Now, we don’t suffer in the sense that we flagellate ourselves, or something like that. We suffer along with those who are suffering by taking action for their sake, working for social justice (Bonhoeffer himself was a peace activist on an international level through ecumenical societies, not to mention conspiring to overthrow or assassinate Hitler for the sake of the victims of the Nazis). This vicarious action in solidarity with the “least of these” stems from Christian ethics.
Today in class we discussed the basis for ethics. In any given situation, we are guided in what to do by up to four things: 1) a decision made in the moment, which usually depends on either our particular feeling in that moment or the influence of one of the deeper levels of ethical thought; 2) a rule or law, which is usually very black and white and universal, such as “don’t steal”; a principle, which explains and provides nuance in a rule, such as “respect other people’s property”; and our deep convictions, the worldview out of which we derive our principles, laws, and hopefully, our actions in the ethical moment of decision.
Bonhoeffer hated principles, as they were usually abstract and didn’t take context into account, and one rarely had time to recall the correct principle in the moment of ethical decision.
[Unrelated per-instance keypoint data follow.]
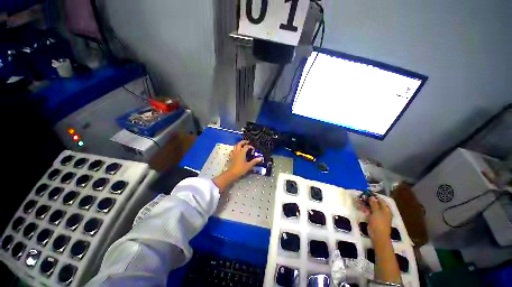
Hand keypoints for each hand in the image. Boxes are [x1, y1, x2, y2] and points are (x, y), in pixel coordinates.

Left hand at [227, 140, 262, 178]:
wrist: (232, 174)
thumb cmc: (240, 169)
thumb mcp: (249, 165)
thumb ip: (254, 161)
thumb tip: (260, 158)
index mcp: (242, 153)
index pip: (246, 146)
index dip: (250, 146)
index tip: (253, 149)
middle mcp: (237, 152)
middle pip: (239, 144)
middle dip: (243, 142)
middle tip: (247, 142)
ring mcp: (233, 154)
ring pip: (235, 146)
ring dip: (238, 145)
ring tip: (242, 145)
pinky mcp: (231, 157)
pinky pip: (232, 151)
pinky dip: (234, 150)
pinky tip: (236, 151)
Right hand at [359, 196, 392, 241]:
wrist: (378, 235)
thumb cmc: (379, 222)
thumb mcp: (376, 211)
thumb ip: (374, 203)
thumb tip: (372, 196)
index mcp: (386, 209)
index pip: (380, 200)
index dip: (374, 196)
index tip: (367, 193)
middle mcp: (383, 211)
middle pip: (375, 203)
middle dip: (368, 200)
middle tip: (361, 197)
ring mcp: (378, 215)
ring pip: (371, 207)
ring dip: (365, 204)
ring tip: (358, 201)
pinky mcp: (373, 219)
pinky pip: (369, 212)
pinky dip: (365, 209)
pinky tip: (361, 207)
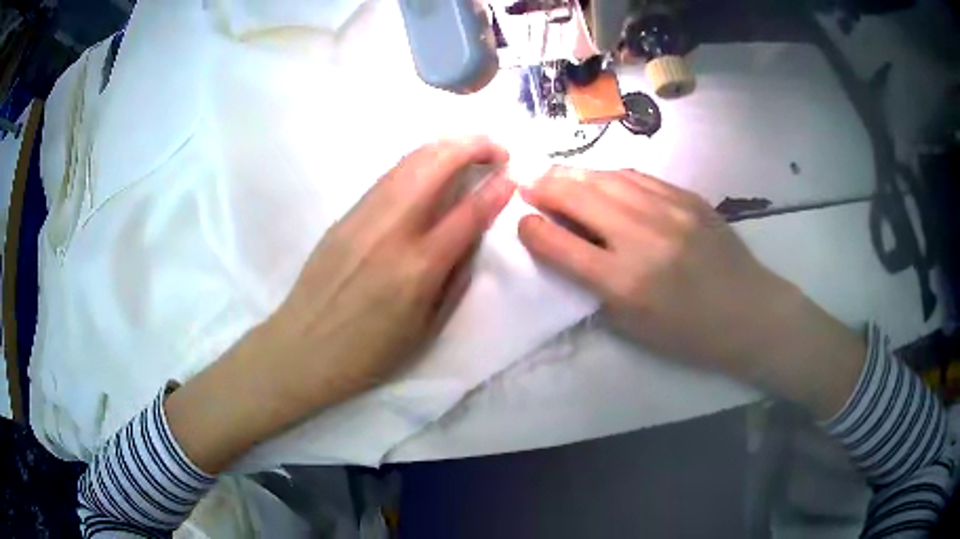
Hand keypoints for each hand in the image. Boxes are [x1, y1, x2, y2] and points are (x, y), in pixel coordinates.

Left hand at [166, 137, 514, 471]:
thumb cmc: (369, 352)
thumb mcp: (427, 329)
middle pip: (435, 166)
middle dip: (472, 146)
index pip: (467, 213)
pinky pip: (388, 176)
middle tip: (496, 148)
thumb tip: (472, 235)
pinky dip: (418, 161)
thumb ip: (455, 278)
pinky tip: (431, 165)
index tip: (513, 175)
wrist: (302, 348)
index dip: (495, 189)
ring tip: (469, 147)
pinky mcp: (344, 215)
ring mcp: (363, 217)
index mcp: (417, 268)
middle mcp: (391, 231)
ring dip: (445, 146)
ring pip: (409, 162)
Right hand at [518, 167, 864, 418]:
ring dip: (574, 174)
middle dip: (544, 186)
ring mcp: (669, 210)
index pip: (560, 244)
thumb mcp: (633, 325)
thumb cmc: (688, 333)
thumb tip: (567, 247)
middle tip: (527, 183)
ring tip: (557, 175)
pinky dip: (610, 175)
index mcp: (624, 282)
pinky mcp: (688, 197)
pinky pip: (637, 177)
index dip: (532, 229)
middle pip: (578, 196)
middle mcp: (642, 238)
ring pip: (606, 177)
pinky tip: (600, 179)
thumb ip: (595, 285)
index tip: (522, 222)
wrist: (749, 313)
Rules were even worse, as they also didn’t take context into account and offered no purpose for their demands. No, the response in the ethical moment must come out of the deep conviction, which for Bonhoeffer was: “God has reconciled the world to Himself in Jesus Christ.” This prompted him to ask “What is Jesus Christ doing in the world,” and “how can I participate in that?” These are the true ethical questions the Christian must ask, which of course leaves them with no firm rules to rely on for that critical ethical moment. So what does a Christian do to ensure that they are acting correctly in this ethical moment, especially because Bonhoeffer has identified vicarious ethical action as the primary purpose of the new, religionless Christianity?
The answer is for Christians to be conformed to the image of Christ – which, of course, is the purpose of the Church. If one is increasingly like Christ, then acting like Christ in the ethical moment will come naturally to the disciple. Ethical formation of this sort occurs through spiritual disciplines, the primary discipline being prayer, which not only forms the disciple into the likeness of Christ, but also sustains them in their being-for-others. We see Bonhoeffer’s notion of spiritual disciplines and devotional practices clearly in Life Together, The Prayerbook of the Bible, and Discipleship. Far from being a side project of devotional writings, or an aside from his more serious theological and ethical work, these writings provide the form and practice of the Church of tomorrow, the Church that exists and acts for the sake of the World that God loves.